With a design that's so heavily based on your colours, your book now has a very visual personality. A crime mystery novel now feels like a crime mystery novel. A romance feels like a romance, and a thriller feels like a thriller. I'm finding myself obsessed with clicking onto new books to see what they look like. It's by far my favourite part of the new reading experience.
Night Mode & Font Controls
Comfort and accessibility have been two key areas of focus for the new reader. We've worked hard to pick the perfect font sizes and colour palettes to make reading as comfortable as possible. Even though it might look like you're reading black text on a white background, you're actually looking at a dark grey. A dark grey proved to be far more comfortable on the eye during long reading sessions. It's now super easy to toggle a font size up or down too, to make your stories accessible to any reader.
We think night mode is going to be a great hit amongst our late-night readers (I'm one of them). Try clicking on the little moon icon in the footer. Toggling to night mode inverts the reader to shades of light and dark grey to reduce the exposure on your eye during late-night reading sessions. We also remember what mode you were reading in, so if you open a new book you won't be blinded with a flash of white light.

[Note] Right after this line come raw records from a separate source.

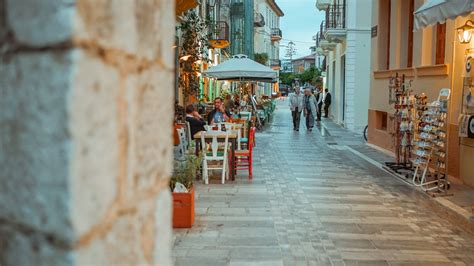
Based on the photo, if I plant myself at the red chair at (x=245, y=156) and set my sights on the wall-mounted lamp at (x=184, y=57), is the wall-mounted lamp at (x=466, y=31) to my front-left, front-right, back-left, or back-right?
back-right

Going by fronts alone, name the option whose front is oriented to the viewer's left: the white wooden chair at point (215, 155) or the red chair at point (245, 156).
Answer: the red chair

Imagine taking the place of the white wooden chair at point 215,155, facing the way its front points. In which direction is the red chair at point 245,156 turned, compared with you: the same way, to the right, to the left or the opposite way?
to the left

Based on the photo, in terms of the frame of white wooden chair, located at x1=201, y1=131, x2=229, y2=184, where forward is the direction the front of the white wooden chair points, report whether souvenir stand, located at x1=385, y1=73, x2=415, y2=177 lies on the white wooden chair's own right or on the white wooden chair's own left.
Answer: on the white wooden chair's own right

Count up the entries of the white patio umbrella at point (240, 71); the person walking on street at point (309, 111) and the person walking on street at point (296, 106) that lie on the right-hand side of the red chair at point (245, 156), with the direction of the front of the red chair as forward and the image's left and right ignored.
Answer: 3

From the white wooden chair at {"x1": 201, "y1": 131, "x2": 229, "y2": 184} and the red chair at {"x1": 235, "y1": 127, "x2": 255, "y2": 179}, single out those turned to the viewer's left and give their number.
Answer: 1

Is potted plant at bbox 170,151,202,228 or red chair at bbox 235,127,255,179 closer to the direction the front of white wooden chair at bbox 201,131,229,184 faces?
the red chair

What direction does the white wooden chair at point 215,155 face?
away from the camera

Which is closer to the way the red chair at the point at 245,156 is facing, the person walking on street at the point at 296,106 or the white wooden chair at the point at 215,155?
the white wooden chair

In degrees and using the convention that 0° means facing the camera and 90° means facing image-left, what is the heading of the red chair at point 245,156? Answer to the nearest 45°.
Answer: approximately 90°

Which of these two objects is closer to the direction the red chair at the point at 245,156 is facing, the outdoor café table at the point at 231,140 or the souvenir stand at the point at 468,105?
the outdoor café table

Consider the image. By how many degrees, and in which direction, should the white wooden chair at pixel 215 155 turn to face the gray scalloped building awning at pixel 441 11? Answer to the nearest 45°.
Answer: approximately 135° to its right

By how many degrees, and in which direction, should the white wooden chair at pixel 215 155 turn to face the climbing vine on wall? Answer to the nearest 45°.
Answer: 0° — it already faces it
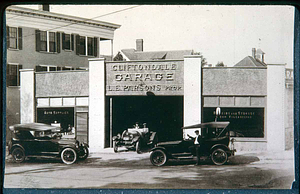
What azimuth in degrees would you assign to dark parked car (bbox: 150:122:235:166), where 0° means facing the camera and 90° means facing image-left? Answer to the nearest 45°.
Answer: approximately 90°

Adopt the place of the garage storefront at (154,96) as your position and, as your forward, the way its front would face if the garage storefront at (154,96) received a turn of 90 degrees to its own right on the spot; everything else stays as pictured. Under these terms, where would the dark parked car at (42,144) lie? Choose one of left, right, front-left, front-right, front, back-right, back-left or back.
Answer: front

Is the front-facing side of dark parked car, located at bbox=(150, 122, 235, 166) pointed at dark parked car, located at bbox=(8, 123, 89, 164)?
yes

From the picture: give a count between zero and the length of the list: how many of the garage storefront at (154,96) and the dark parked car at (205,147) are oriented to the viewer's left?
1

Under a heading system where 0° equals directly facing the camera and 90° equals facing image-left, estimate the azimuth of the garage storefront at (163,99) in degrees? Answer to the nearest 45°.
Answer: approximately 0°

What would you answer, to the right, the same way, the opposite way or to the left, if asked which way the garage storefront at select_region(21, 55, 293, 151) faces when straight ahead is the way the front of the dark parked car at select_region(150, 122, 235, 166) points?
to the left

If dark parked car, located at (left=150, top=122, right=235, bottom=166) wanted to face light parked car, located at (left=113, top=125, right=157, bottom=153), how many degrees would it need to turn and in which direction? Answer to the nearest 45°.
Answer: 0° — it already faces it

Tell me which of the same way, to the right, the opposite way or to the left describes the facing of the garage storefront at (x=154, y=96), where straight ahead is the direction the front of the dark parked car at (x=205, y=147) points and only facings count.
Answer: to the left
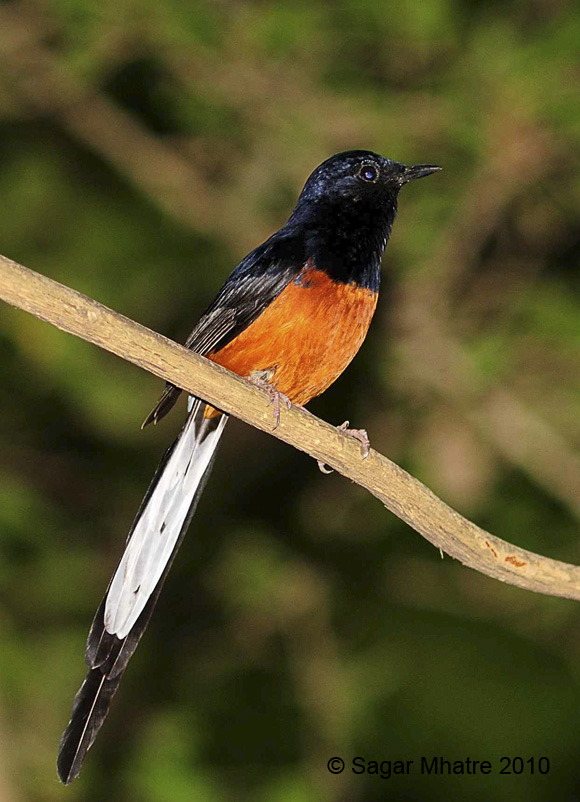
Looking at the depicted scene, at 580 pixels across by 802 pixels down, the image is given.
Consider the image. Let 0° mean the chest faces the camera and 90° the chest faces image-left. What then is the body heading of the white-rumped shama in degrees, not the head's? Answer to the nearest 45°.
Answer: approximately 270°
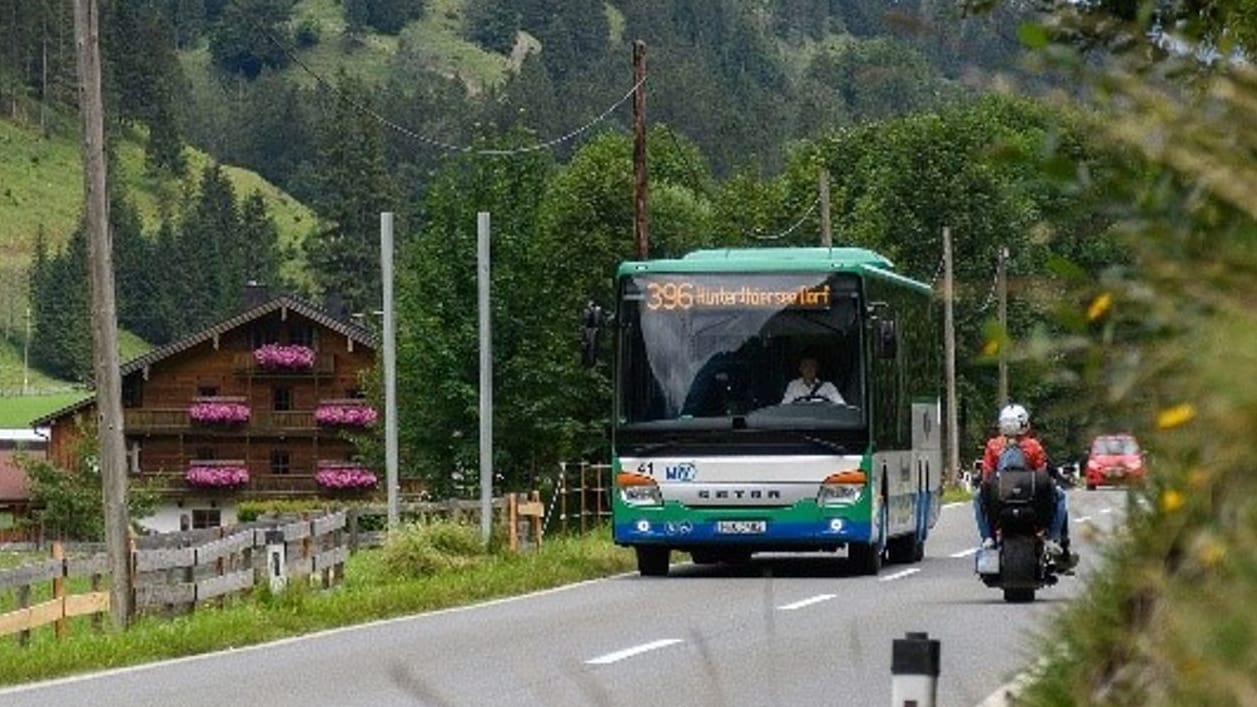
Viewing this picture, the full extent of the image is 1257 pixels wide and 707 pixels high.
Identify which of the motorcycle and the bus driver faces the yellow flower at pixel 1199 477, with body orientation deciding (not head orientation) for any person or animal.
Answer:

Automatic Bookmarking Across Devices
A reader typically has a far more complicated relationship with a book than they do with a website or a blog post. Readers on Tablo will rarely devour a book in a single sitting. Oftentimes a reading experience spans multiple days and even transcends devices. You might read a few chapters at home on the web and then finish a book on a train using the Tablo app.
Chapter Level Comments
By far the biggest piece of feedback about our old reader related to our comments platform. Disqus was never perfect – it was a remnant of our very first reader when we didn't have enough time to build something ourselves.
Today, as a part of the new reader, we've overhauled Disqus and integrated our own custom commenting platform. You can now comment on every chapter to share your thoughts and reactions. Comments are linked to your Tablo account and you'll receive email notifications for all replies.
One thing we've noticed on Tablo is that authors spend a lot of time replying with a simple 'Thank you' or an answer to a question. With the new commenting platform we've made it super easy for authors to reply directly to comments on their books. It's a workflow that's been designed around the way people already use Tablo today.